RIL-Disney deal: Nita Ambani may be named chairperson

Nita Ambani, founder and chairperson of Reliance Foundation, is likely to become the chairperson of Star India-Viacom18 merged entity, while Bodhi Tree promoter Uday Shankar could be named the vice chairperson, people privy to the development told ET.

Ambani has been deeply involved in Reliance’s sports initiatives including the Indian Premier League team, Mumbai Indians, and Indian Super League, which incidentally is a 65:35 JV between Reliance and Disney. She is also the first Indian woman to be elected as a member of the International Olympic Committee.

Reliance Industries didn’t respond to ET’s queries.

As reported earlier by ET, the mega-merger deal between Star India and Viacom18 has been concluded. The contours of the deal have been finalised and it is expected to be announced on Wednesday, the people said.

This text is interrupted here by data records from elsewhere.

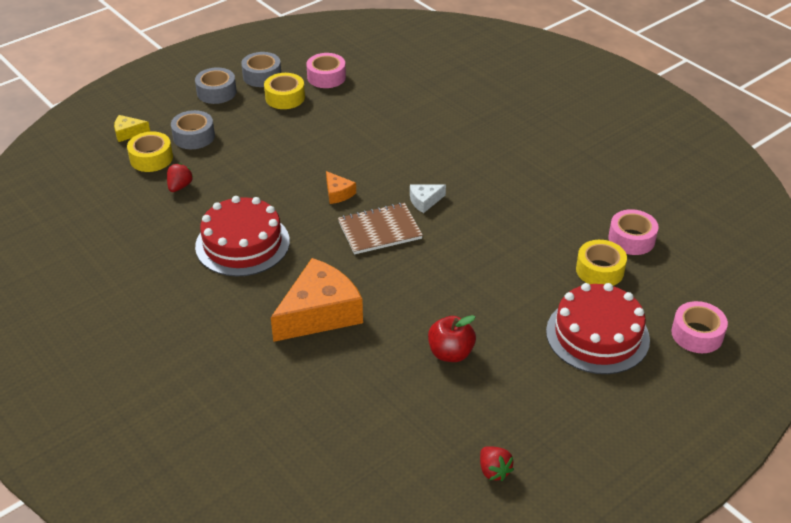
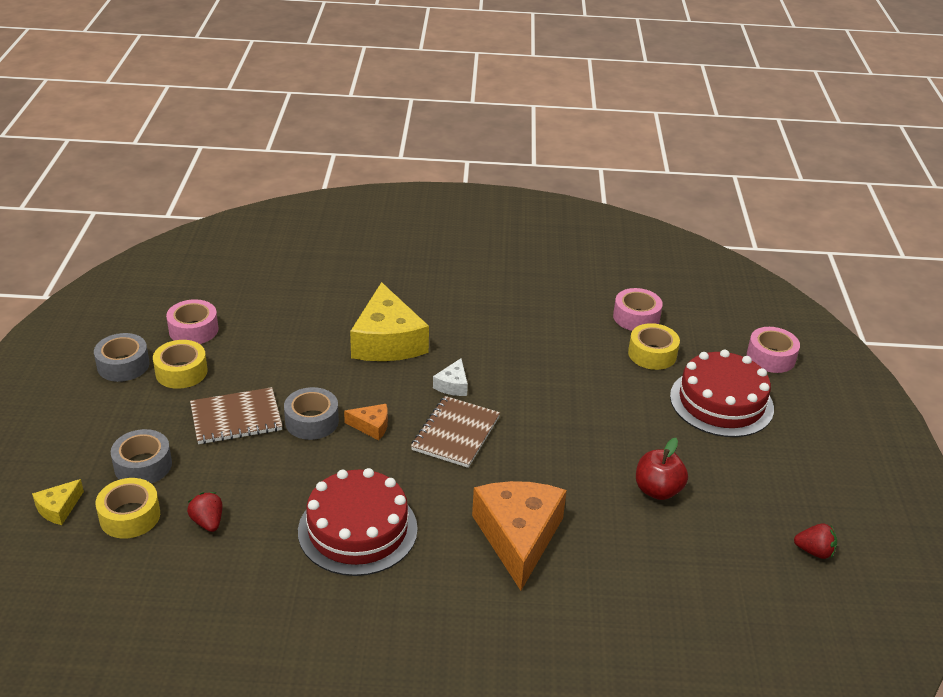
camera: 50 degrees left, 5 degrees down
grey tape [195,67,237,104] -> grey tape moved to [284,387,339,440]
none -> brown notebook [190,387,282,444]
none -> yellow cheese [350,282,429,361]

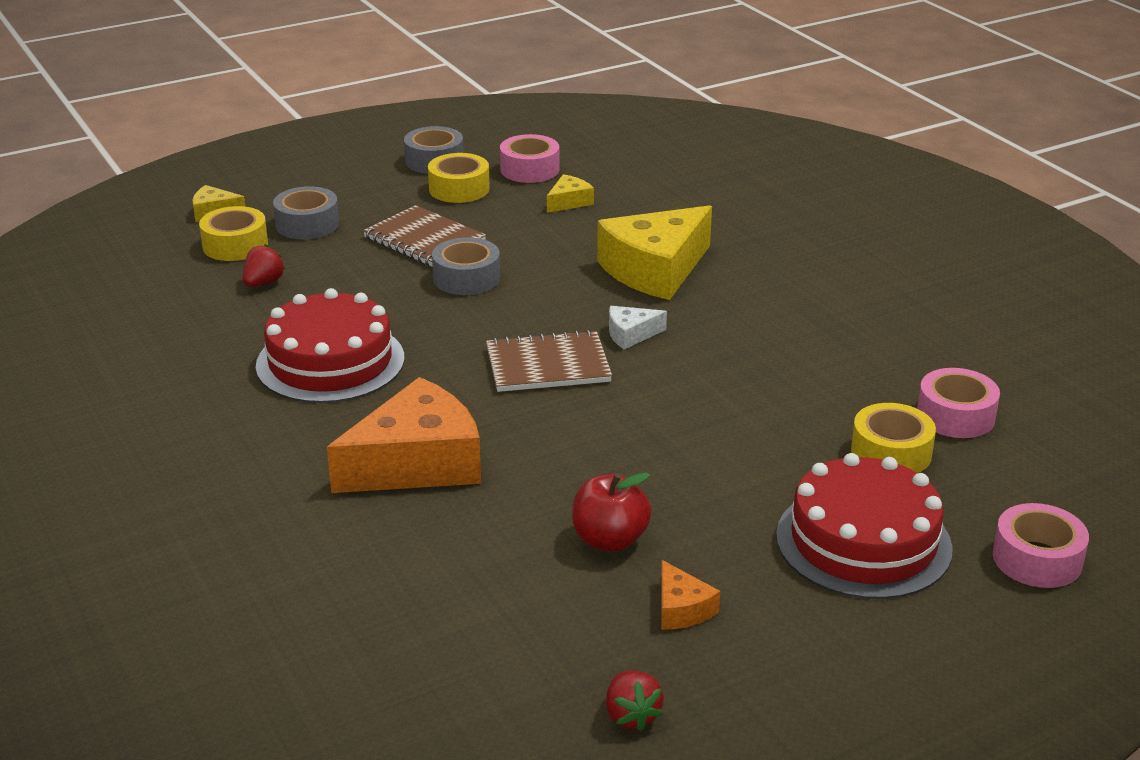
camera: 60 degrees right, 5 degrees down
orange cheese [344,404,388,440] -> orange cheese moved to [661,560,720,630]
none -> yellow cheese [547,174,594,213]

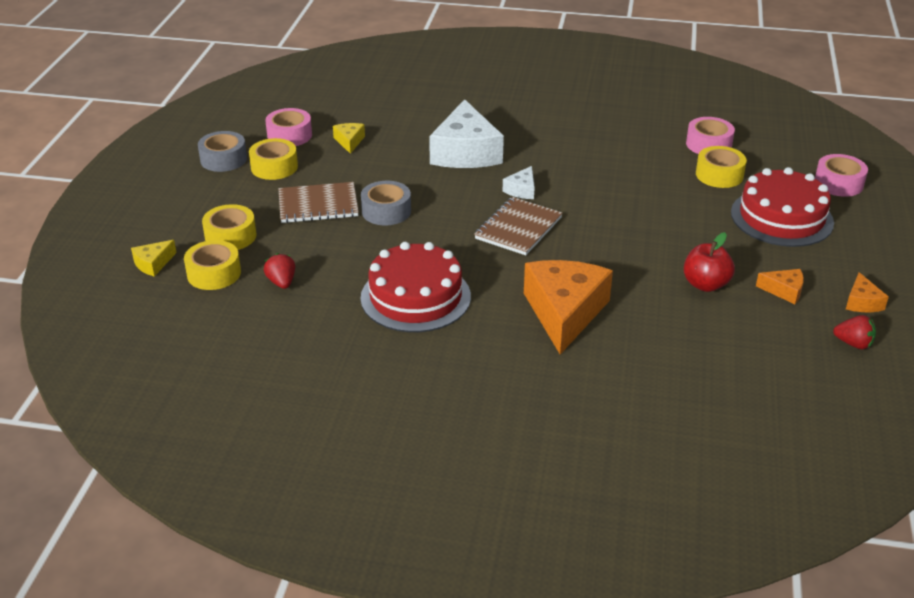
camera: 50 degrees left, 5 degrees up
grey tape [273,186,339,239] -> yellow tape [202,204,256,250]
yellow cheese [597,205,712,300] -> white cheese [429,99,504,168]
none -> orange cheese [846,272,889,312]

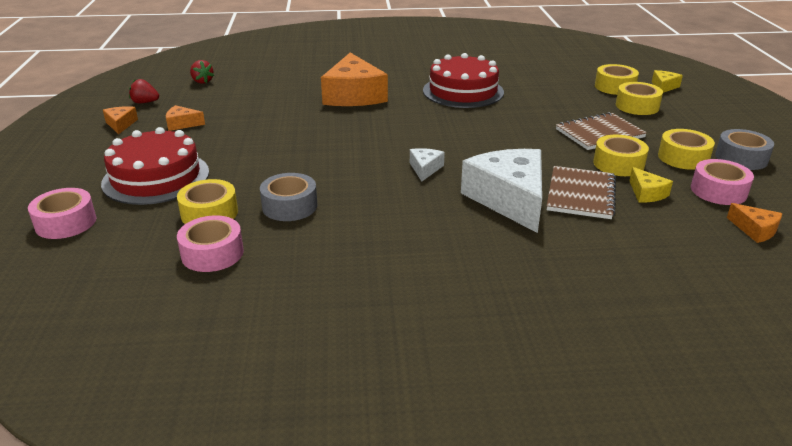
camera: 165 degrees right, 5 degrees down
red strawberry [264,253,295,289] -> red strawberry moved to [190,60,214,84]
grey tape [361,181,411,225] -> grey tape moved to [260,173,317,221]
brown notebook [474,197,563,255] -> brown notebook moved to [547,166,616,219]
red apple [684,232,735,292] -> none
none -> yellow tape [593,135,649,176]
none -> orange cheese [727,203,782,243]

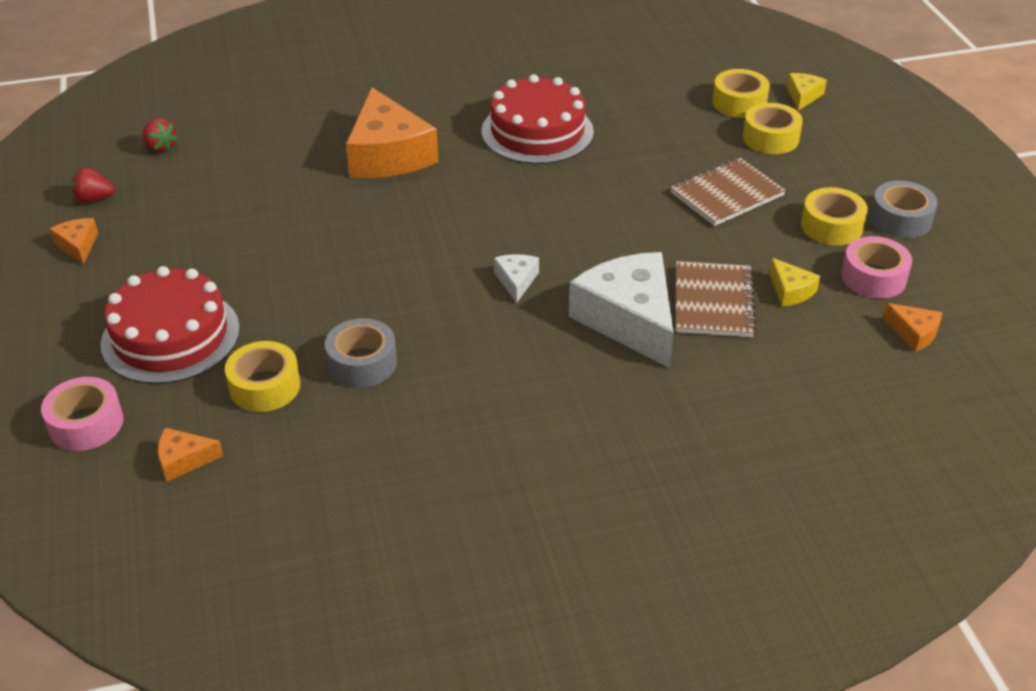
camera: 10 degrees left, 10 degrees up
orange cheese [166,105,205,131] -> orange cheese moved to [158,428,223,482]
pink tape [177,215,244,272] -> none
yellow tape [593,135,649,176] -> none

“Nita Ambani and Uday Shankar will be the chairperson and vice chairperson of the merged entity,” said one of the persons cited above. The person added that Shankar is likely to be Reliance’s nominee on the merged entity’s board.

The sole board seat given to Bodhi Tree is likely to be taken up by its investor, Qatar Investment Authority (QIA), the person said.INQ Holding LLC, a wholly-owned subsidiary of QIA, had last year invested in Bodhi Tree Systems.Both Reliance and Disney have set an ambitious deadline for completing the merger by October, another person stated.

However, legal experts cautioned that the completion of the merger will depend on the time it takes to receive Competition Commission of India (CCI) clearance. “Most merger deals have a two- to three-year sunset clause. This will be no different,” the person cited above said.

People earlier told ET that Reliance may own 61% of the proposed combined company, with Disney holding 33% and Bodhi Tree having the remaining 6%.

Shari Redstone-promoted Paramount Global, a shareholder in Viacom18, is set to exit the company with Reliance buying its stake. Reliance is expected to invest $1-2 billion, primarily for infusing growth capital into the merged entity and the buyout of Paramount’s stake.